COP27 has been and gone but did anyone notice?
Even Rishi Sunak wasn’t originally going until shamed into it. I struggle to recall though what he actually did there other than show face, which may explain his original reluctance. Other international leaders equally seemed to simply jet in and jet out. All very cynical and all highly hypocritical.
It simply seemed an extension of COP26 with just a change of venue from rainy Glasgow to sunny Sharm el-Sheikh. Covid delayed COP26 and I know it has often seemed to make time stand still through the lockdowns. But what has changed a year on from the hand-wringing in Glasgow, where little was achieved?

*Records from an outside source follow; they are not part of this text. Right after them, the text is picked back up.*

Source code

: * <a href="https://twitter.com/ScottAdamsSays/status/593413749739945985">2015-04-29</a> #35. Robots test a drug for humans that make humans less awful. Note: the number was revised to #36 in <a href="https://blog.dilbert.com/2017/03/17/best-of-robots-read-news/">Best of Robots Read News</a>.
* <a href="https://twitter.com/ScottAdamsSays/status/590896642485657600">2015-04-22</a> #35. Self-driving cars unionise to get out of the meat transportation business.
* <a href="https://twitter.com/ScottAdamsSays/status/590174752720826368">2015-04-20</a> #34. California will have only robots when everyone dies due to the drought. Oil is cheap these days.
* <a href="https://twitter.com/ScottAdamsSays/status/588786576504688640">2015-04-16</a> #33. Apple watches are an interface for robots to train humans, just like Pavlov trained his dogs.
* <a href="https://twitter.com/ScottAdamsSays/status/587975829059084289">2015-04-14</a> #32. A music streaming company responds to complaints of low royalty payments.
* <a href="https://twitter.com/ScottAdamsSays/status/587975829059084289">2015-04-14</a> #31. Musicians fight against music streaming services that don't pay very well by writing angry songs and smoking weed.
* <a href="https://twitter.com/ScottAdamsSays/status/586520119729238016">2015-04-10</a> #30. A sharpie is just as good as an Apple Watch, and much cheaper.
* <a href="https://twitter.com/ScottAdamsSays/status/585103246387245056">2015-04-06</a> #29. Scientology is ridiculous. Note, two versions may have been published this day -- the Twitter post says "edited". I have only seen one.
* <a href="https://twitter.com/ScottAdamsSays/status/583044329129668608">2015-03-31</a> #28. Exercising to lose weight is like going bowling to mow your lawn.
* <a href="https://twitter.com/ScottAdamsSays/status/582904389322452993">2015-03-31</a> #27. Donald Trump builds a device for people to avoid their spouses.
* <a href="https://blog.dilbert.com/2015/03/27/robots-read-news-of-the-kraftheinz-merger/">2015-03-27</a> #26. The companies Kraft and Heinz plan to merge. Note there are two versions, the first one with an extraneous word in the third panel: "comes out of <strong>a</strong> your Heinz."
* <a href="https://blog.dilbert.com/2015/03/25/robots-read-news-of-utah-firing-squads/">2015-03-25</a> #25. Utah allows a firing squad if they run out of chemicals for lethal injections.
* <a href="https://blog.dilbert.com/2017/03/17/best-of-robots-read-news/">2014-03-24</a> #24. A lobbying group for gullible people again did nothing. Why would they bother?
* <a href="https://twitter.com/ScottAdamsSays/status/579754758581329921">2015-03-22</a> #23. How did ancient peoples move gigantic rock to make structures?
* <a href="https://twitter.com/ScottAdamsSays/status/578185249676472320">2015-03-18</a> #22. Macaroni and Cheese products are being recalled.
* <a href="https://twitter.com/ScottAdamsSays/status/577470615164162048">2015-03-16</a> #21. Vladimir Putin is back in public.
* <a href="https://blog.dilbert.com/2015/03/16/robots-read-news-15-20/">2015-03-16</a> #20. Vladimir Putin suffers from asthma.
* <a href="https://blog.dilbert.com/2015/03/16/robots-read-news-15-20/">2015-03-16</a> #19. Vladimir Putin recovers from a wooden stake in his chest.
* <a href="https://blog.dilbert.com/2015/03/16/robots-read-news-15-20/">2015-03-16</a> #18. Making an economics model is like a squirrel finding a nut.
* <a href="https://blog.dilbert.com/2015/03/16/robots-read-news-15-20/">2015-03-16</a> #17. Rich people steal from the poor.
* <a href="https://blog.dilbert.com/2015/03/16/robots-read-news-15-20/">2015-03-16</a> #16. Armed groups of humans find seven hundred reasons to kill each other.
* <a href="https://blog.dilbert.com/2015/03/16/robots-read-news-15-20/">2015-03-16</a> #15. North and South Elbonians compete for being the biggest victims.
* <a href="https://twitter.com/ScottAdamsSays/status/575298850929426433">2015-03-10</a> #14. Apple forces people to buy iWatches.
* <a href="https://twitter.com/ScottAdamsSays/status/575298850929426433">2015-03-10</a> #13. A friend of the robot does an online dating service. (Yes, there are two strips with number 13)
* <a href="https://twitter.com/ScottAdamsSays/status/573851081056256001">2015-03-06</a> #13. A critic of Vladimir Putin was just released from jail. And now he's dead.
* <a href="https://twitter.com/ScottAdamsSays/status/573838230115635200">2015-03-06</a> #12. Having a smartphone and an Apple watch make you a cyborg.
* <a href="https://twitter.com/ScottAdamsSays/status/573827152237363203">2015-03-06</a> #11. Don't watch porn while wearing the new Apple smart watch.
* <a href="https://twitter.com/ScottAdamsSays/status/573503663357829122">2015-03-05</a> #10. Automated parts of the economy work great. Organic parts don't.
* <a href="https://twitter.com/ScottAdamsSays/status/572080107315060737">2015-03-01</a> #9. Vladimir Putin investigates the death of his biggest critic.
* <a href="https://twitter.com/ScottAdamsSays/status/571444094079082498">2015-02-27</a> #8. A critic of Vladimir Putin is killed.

There were a few new faces like the latest UK premier, but it was still the ‘same old, same old’ as hard decisions were avoided, and a gloss was put on what little gains that were made. For sure, there was a commitment to a loss and damage fund. That can only be a good thing and it’s been decades in the making.
But payments in will be fraught and payments out will be nowhere near adequate. We’re really not much further forward and with war in Ukraine and an energy crisis causing a rush back to fossil fuels, there’s a real danger we’re going backwards.
More worryingly, I was listening to a podcast explaining that whilst politicians may be failing to act the military are preparing. They know what’s coming and with hurricanes having devastated US Air Force Base MacDill in Florida, lessons are being learned. Naval dry docks for nuclear-powered ships are being moved or raised to address storm surges, as well as rising sea levels. Other services are similarly adjusting and preparing.
But not just in terms of infrastructure. Discussions about potential military reactions to the environmental catastrophes that are coming was truly frightening. For sure some humanitarian aid would be provided, but scenario planning for major refugee crises is apocalyptic and frankly horrific.
COP27, like COP26, was a cop-out. We’re sleepwalking to disaster, even if the military are wide awake. That strategy might save some of humankind but at the cost of our very humanity.